Contribution of the hyperpolarization-activated current to the resting membrane potential of rat nodose sensory neurons

1. The voltage- and time-dependent characteristics of the hyperpolarization-activated current (I-H) and its contribution to the resting membrane potential of neonatal rat nodose sensory neurons were investigated using the whole-cell tight seal method of voltage and current damp recording. 2. I-H was found in all neonatal nodose neurons in vitro, contrary to previous reports where its presence was particular for A-type neurons, me used the presence of both tetrodotoxin-sensitive (TTX-S) and tetrodotoxin-resistant (TTX-R) sodium currents to distinguish C-from A-type neurons (TTX-S only). We obtained further support for the presence of I-H in C-type neurons with experiments in which I-H was demonstrated in a subset of neurons sensitive to capsaicin. 3. In both groups I-H activated at potentials negative to -50 mV, developed slowly with time and was inhibited by 1-5 mM extracellular caesium. At -120 mV, I-H activated with a fast time constant of 73 +/- 3 ms in A-type neurons and 163 +/- 37 ms in C-type neurons (P < 0.05).
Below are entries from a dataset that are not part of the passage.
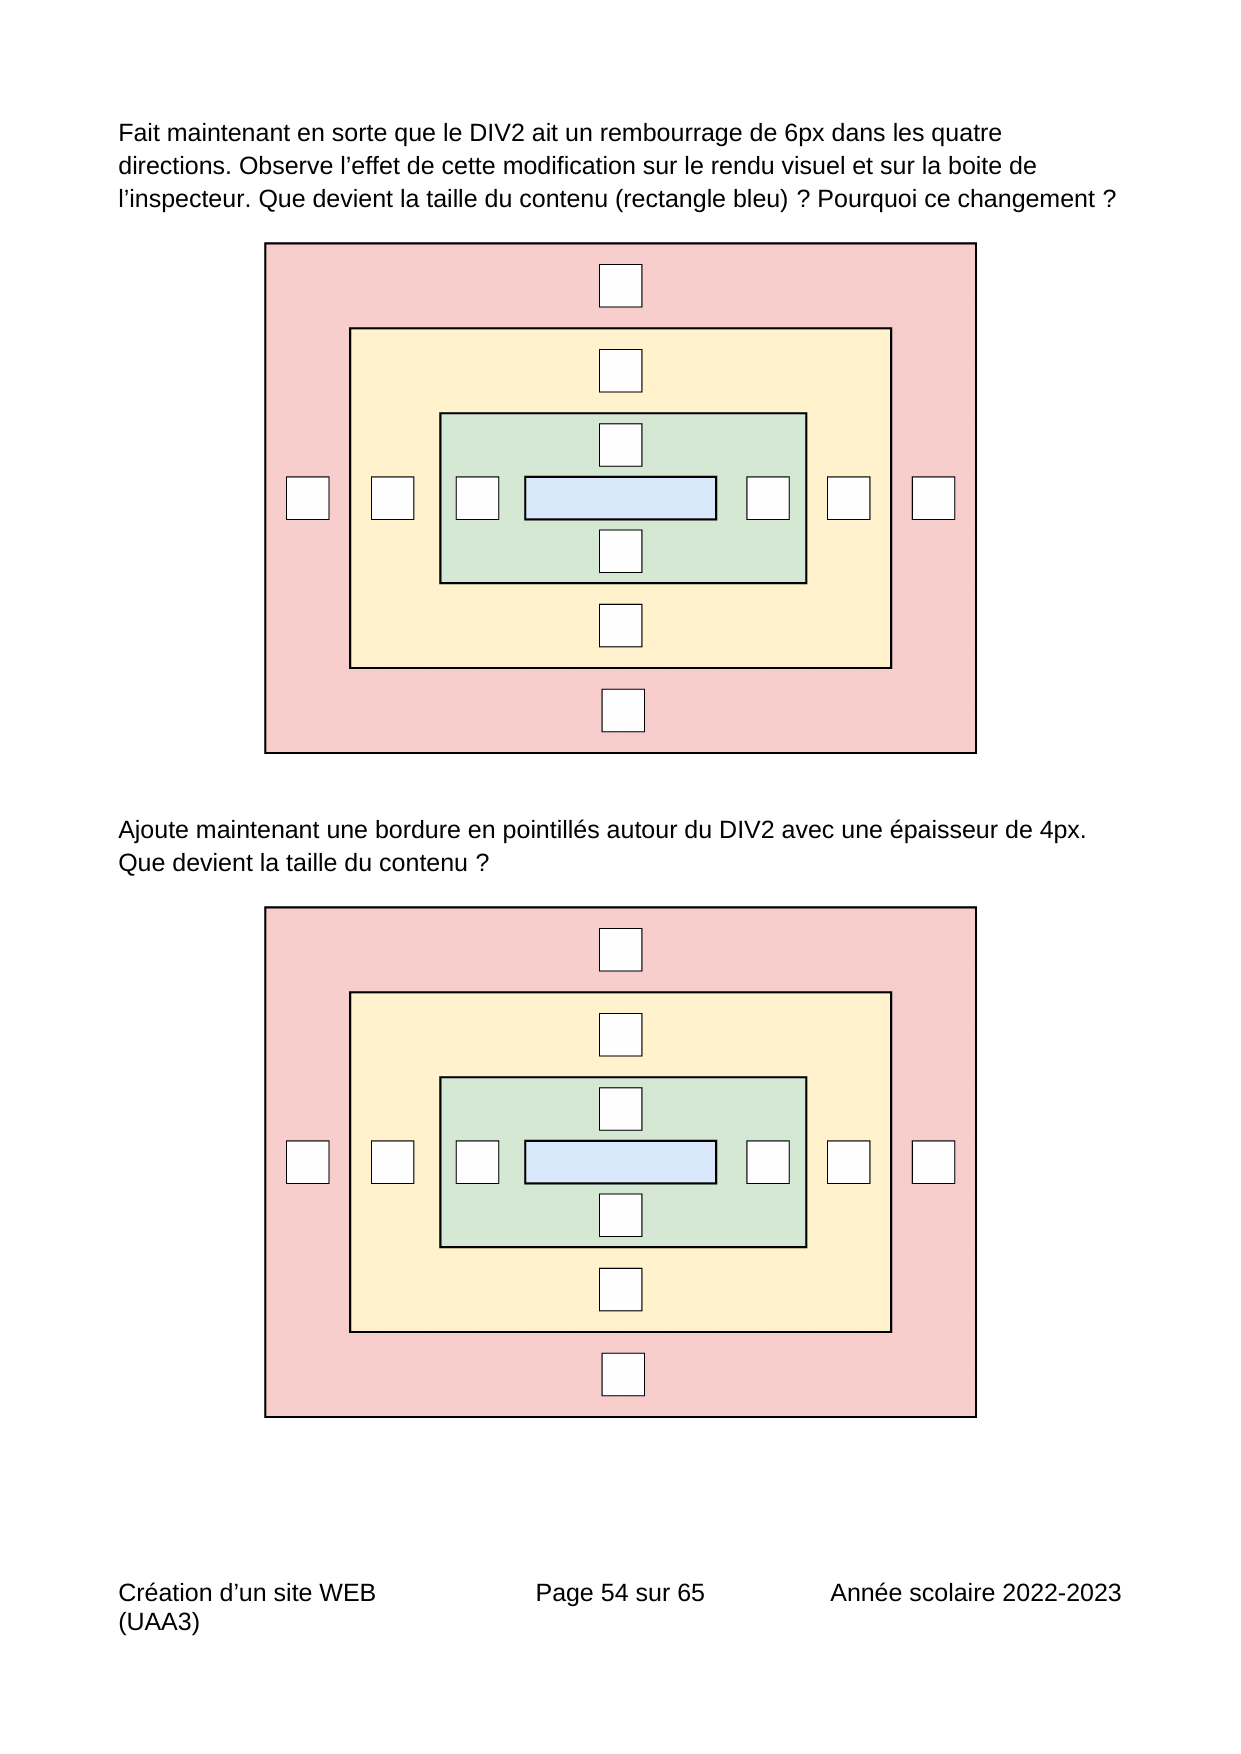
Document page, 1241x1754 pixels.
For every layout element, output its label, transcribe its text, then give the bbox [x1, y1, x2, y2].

picture [253, 231, 987, 764]
text Fait maintenant en sorte que le DIV2 ait un rembourrage de 6px dans les quatre directions. Observe l’effet de cette modification sur le rendu visuel et sur la boite de l’inspecteur. Que devient la taille du contenu (rectangle bleu) ? Pourquoi ce changement ? [118, 118, 1122, 213]
picture [253, 895, 987, 1428]
text Ajoute maintenant une bordure en pointillés autour du DIV2 avec une épaisseur de 4px. Que devient la taille du contenu ? [118, 815, 1122, 877]
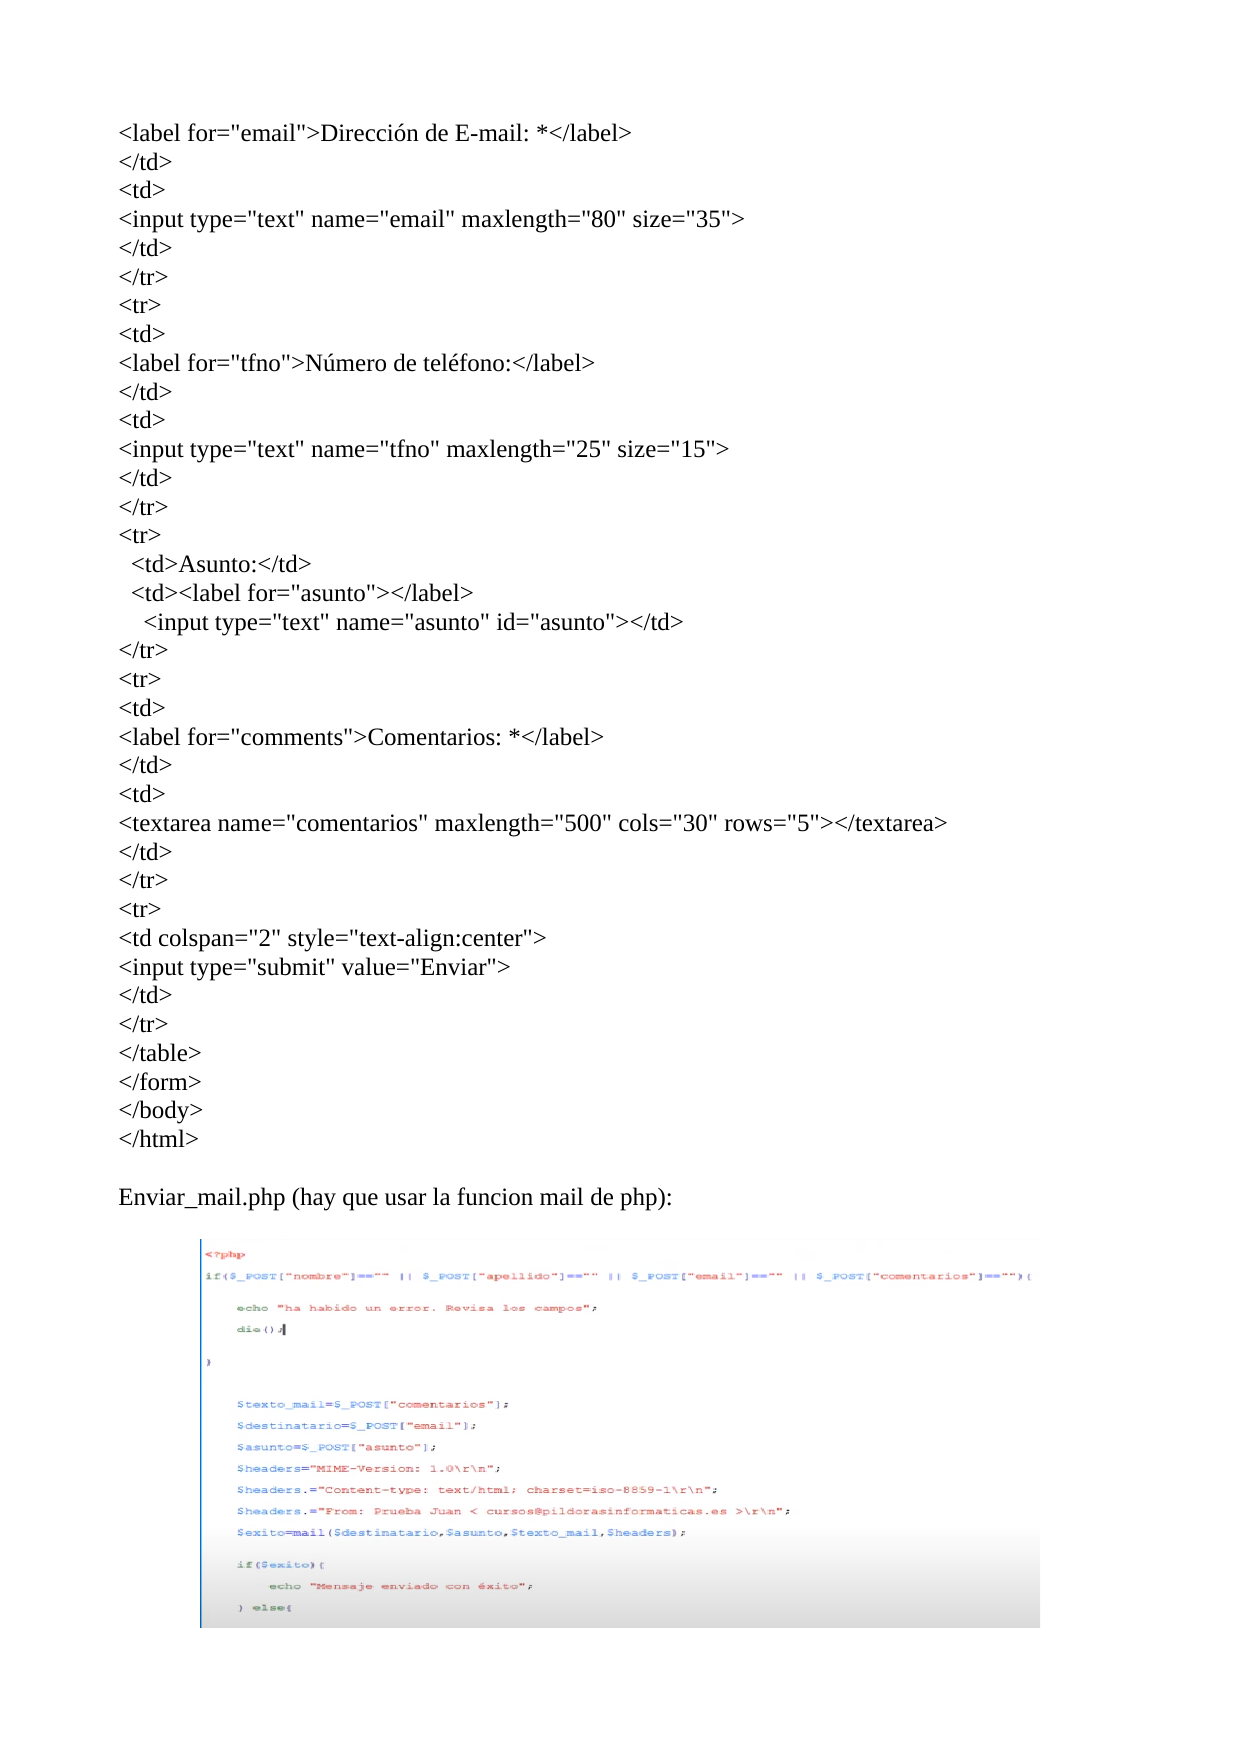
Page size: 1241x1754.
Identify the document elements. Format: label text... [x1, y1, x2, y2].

text <td><label for="asunto"></label> [118, 578, 1122, 607]
text <input type="text" name="asunto" id="asunto"></td> [118, 607, 1122, 636]
text <td> [118, 176, 1122, 204]
text <td> [118, 319, 1122, 348]
text <td> [118, 693, 1122, 722]
text <input type="text" name="email" maxlength="80" size="35"> [118, 204, 1122, 233]
text </body> [118, 1096, 1122, 1124]
text </tr> [118, 1009, 1122, 1038]
picture [200, 1239, 1041, 1628]
text <label for="tfno">Número de teléfono:</label> [118, 348, 1122, 377]
text </td> [118, 463, 1122, 492]
text <tr> [118, 664, 1122, 693]
text </td> [118, 377, 1122, 406]
text <td> [118, 406, 1122, 434]
text </table> [118, 1038, 1122, 1067]
text <input type="text" name="tfno" maxlength="25" size="15"> [118, 434, 1122, 463]
text </td> [118, 837, 1122, 866]
text </td> [118, 233, 1122, 262]
text </tr> [118, 636, 1122, 664]
text <label for="comments">Comentarios: *</label> [118, 722, 1122, 751]
text </form> [118, 1067, 1122, 1096]
text Enviar_mail.php (hay que usar la funcion mail de php): [118, 1182, 1122, 1211]
text </html> [118, 1124, 1122, 1153]
text </td> [118, 751, 1122, 779]
text <td> [118, 779, 1122, 808]
text <tr> [118, 291, 1122, 319]
text <textarea name="comentarios" maxlength="500" cols="30" rows="5"></textarea> [118, 808, 1122, 837]
text <td colspan="2" style="text-align:center"> [118, 923, 1122, 952]
text <tr> [118, 894, 1122, 923]
text <input type="submit" value="Enviar"> [118, 952, 1122, 981]
text <td>Asunto:</td> [118, 549, 1122, 578]
text </tr> [118, 262, 1122, 291]
text <tr> [118, 521, 1122, 549]
text </tr> [118, 492, 1122, 521]
text <label for="email">Dirección de E-mail: *</label> [118, 118, 1122, 147]
text </td> [118, 981, 1122, 1009]
text </td> [118, 147, 1122, 176]
text </tr> [118, 866, 1122, 894]
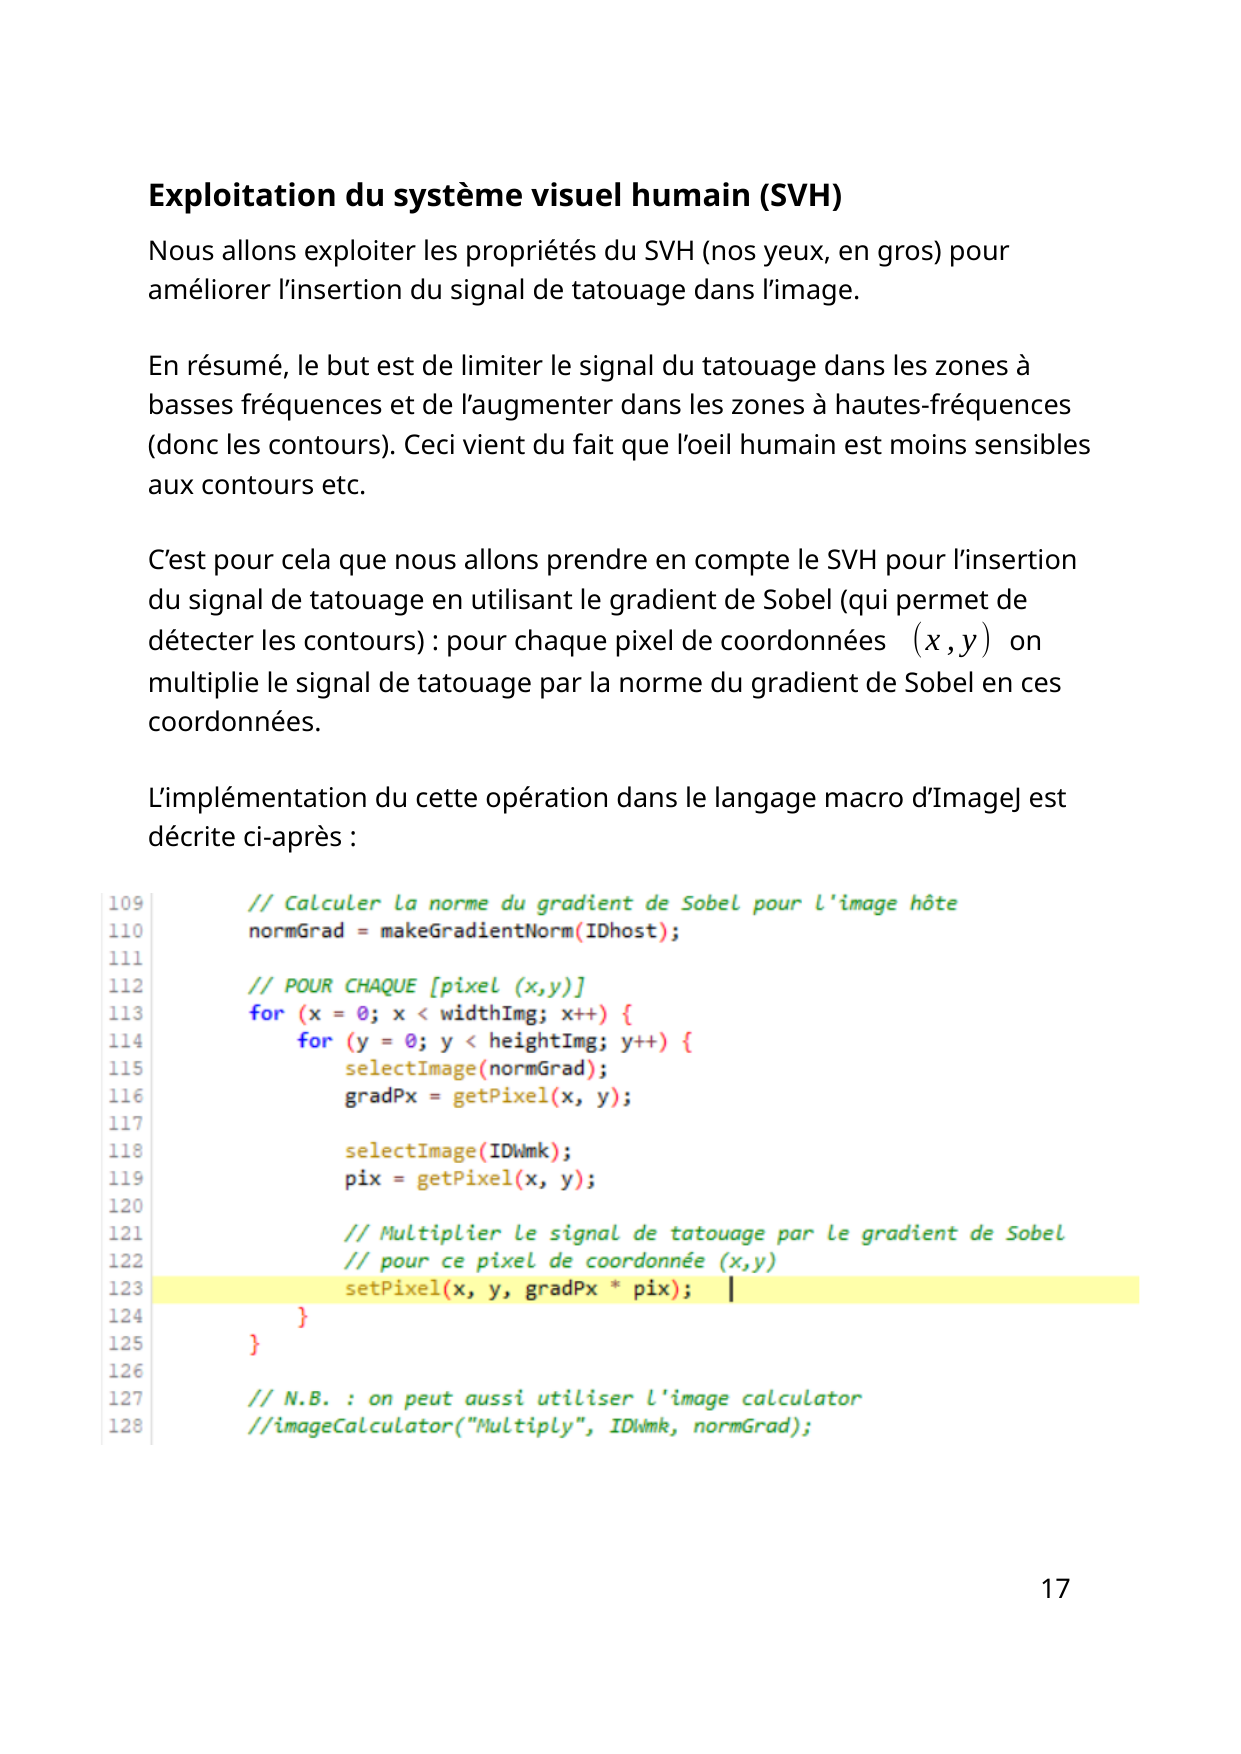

A second, slower time constant of 682 +/- 83 ms was observed in A-type neurons and 957 +/- 122 ms in C-type neurons. 4. A- and C-type neurons differed in the amplitude of I-H. The mean magnitude of I-H at -110 mV was -2338 +/- 258 pA in A-type neurons but only -241 +/- 40 pA (P < 0.001) in C-type neurons. This disparity persisted when currents were normalized for capacitance. The reversal potentials for I-H were -39 +/- 4 mV for A-type neurons and -37 +/- 5 mV for C-type neurons (P > 0.05). 5. During current clamp recording I-H caused time-dependent rectification in response to hyperpolarizing current injections from the resting membrane potential. CsCl abolished the rectification and hyperpolarized the resting potential of A-type neurons from -55 +/- 3 mV to -61 +/- 4 mV and C-type neurons from -62 +/- 2 mV to -71 +/- 3 mV. Taken together, the results in these studies indicate that I-H contributes to the resting membrane potential in all nodose neurons.